Images with localized body landmarks:
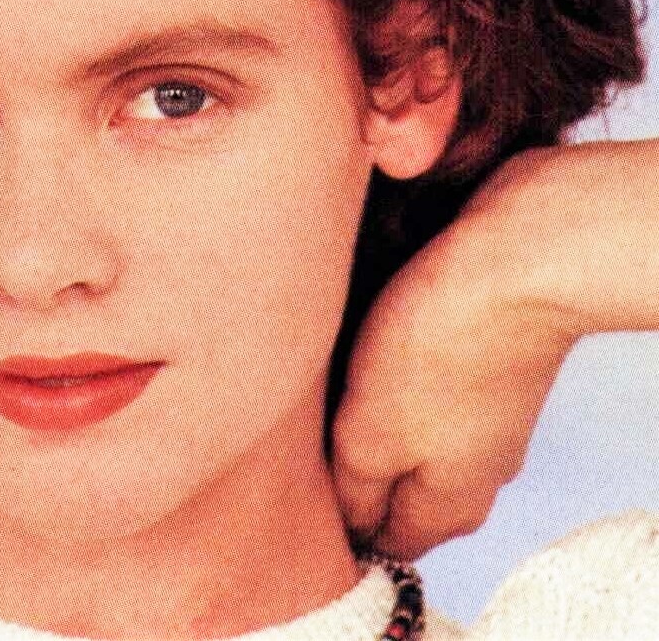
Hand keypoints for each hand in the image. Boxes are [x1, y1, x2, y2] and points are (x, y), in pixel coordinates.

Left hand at [331, 146, 583, 559]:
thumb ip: (353, 491)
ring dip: (363, 416)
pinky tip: (360, 349)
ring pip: (405, 436)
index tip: (296, 478)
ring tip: (325, 380)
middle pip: (395, 491)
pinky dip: (387, 378)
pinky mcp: (479, 367)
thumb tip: (349, 526)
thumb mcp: (371, 435)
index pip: (385, 544)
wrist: (512, 263)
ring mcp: (481, 416)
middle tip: (301, 424)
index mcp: (449, 508)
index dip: (335, 522)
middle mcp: (474, 472)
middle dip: (345, 466)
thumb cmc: (433, 350)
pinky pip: (421, 391)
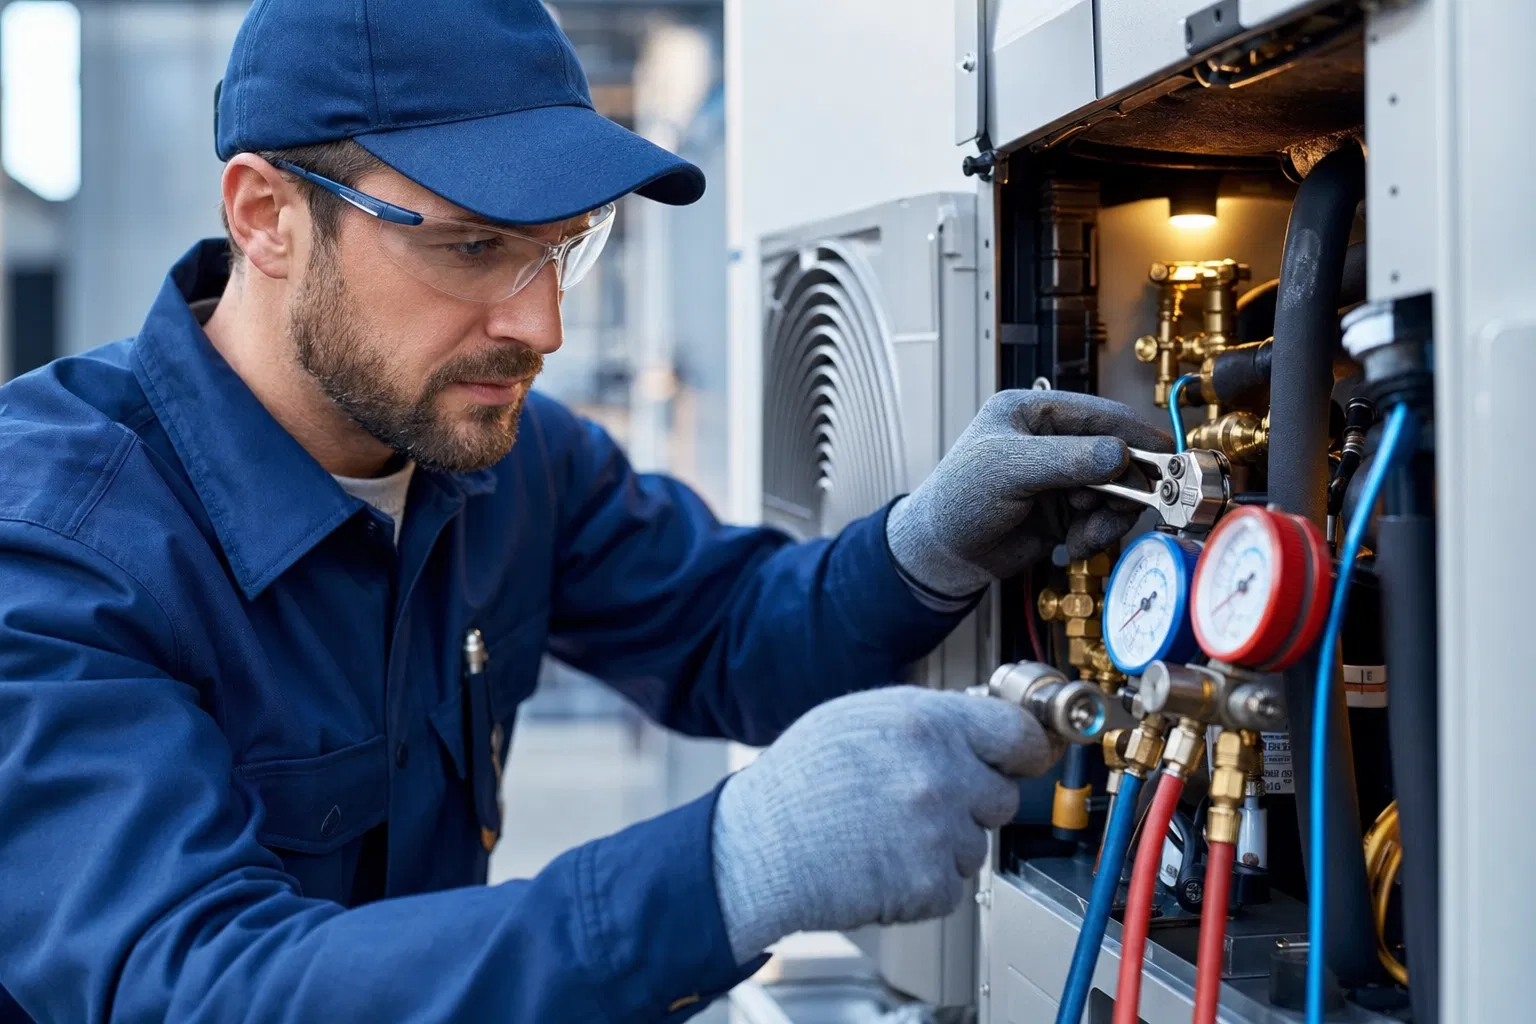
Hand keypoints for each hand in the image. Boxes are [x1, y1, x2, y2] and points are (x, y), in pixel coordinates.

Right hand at [709, 686, 1057, 962]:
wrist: (760, 846)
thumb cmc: (800, 781)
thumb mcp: (859, 716)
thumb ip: (925, 719)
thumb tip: (978, 724)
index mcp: (926, 724)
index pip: (1019, 736)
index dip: (1023, 751)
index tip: (1021, 760)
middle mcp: (941, 775)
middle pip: (1002, 796)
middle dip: (970, 803)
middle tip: (916, 804)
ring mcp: (938, 833)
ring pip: (975, 845)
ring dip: (942, 846)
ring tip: (884, 835)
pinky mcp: (929, 885)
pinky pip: (952, 887)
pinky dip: (922, 884)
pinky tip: (880, 864)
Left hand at [886, 390, 1170, 597]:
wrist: (941, 553)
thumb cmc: (958, 498)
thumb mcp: (1010, 470)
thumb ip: (1068, 460)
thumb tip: (1120, 454)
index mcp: (1033, 412)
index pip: (1099, 415)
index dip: (1135, 433)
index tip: (1167, 454)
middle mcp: (1052, 441)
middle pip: (1116, 454)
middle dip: (1124, 484)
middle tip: (1131, 505)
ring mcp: (1061, 478)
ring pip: (1114, 490)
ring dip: (1110, 516)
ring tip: (1086, 534)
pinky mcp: (1065, 512)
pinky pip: (1102, 519)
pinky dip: (1097, 535)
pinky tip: (1074, 545)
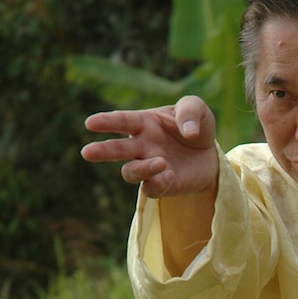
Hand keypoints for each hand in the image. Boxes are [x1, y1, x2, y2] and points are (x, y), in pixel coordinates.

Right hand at [80, 95, 217, 197]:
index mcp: (145, 123)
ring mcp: (149, 166)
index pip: (122, 121)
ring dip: (141, 169)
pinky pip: (151, 188)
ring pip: (130, 172)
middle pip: (117, 149)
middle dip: (102, 151)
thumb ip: (190, 112)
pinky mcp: (161, 185)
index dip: (106, 122)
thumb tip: (189, 132)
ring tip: (161, 162)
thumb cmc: (196, 127)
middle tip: (87, 152)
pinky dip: (158, 182)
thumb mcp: (198, 110)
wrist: (209, 154)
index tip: (90, 123)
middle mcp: (142, 145)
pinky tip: (170, 174)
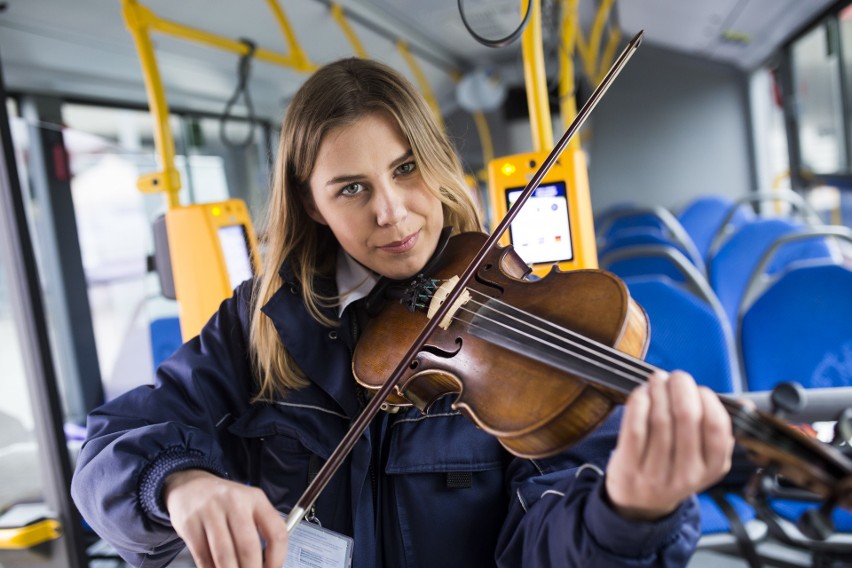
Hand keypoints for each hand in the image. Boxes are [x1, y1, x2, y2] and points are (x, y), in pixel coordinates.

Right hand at [164, 469, 287, 567]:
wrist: (190, 486)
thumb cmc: (224, 501)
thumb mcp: (248, 504)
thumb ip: (261, 530)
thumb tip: (268, 564)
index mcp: (256, 498)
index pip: (276, 532)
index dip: (277, 558)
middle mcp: (234, 502)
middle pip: (248, 547)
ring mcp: (210, 512)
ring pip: (224, 555)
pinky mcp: (190, 524)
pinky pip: (203, 557)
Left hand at [605, 371, 734, 520]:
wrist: (641, 503)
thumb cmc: (676, 469)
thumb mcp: (705, 460)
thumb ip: (719, 431)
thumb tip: (744, 403)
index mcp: (713, 468)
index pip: (717, 427)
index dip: (708, 399)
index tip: (699, 388)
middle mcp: (687, 473)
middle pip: (686, 417)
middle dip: (681, 387)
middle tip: (676, 376)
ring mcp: (657, 473)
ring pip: (660, 419)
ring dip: (658, 390)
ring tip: (658, 380)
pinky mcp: (630, 466)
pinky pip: (635, 427)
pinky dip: (638, 403)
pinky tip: (642, 394)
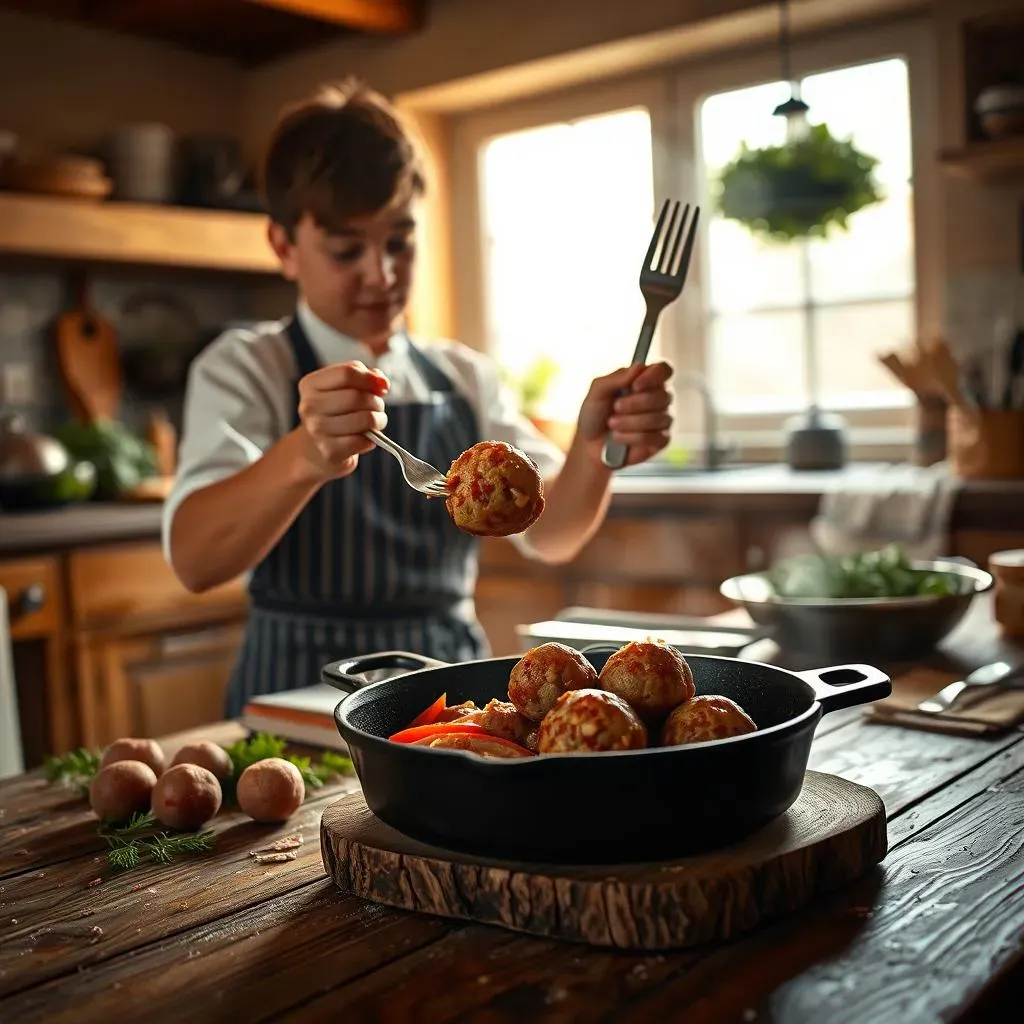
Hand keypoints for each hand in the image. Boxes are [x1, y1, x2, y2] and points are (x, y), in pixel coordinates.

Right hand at [296, 360, 389, 479]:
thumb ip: (366, 377)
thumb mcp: (346, 387)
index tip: (381, 386)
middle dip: (376, 402)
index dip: (370, 378)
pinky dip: (370, 439)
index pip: (347, 373)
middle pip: (357, 397)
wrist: (315, 447)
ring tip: (374, 422)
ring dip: (378, 420)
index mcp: (311, 385)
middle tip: (377, 407)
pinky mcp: (329, 451)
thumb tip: (382, 382)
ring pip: (364, 419)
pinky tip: (364, 438)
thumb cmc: (337, 411)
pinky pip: (362, 441)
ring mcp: (317, 430)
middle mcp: (309, 406)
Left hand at [576, 361, 673, 467]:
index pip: (664, 370)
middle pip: (663, 396)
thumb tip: (639, 367)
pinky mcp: (660, 441)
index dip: (654, 376)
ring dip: (630, 422)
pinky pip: (656, 438)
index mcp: (645, 381)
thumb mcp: (597, 392)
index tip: (635, 385)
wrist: (587, 445)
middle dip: (635, 403)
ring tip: (612, 423)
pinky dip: (632, 438)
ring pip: (659, 418)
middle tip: (615, 407)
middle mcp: (657, 399)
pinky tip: (619, 437)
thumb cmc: (594, 415)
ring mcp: (661, 420)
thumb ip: (616, 378)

**What is needed**
List every line in the records above that contains the word "wrist".

**Response box**
wrist: (512, 263)
wrist: (760, 846)
wrist: (941, 553)
wrist: (209, 154)
wrist: (190, 486)
wrist: (641, 503)
wrist: (315, 447)
wrist: (587, 445)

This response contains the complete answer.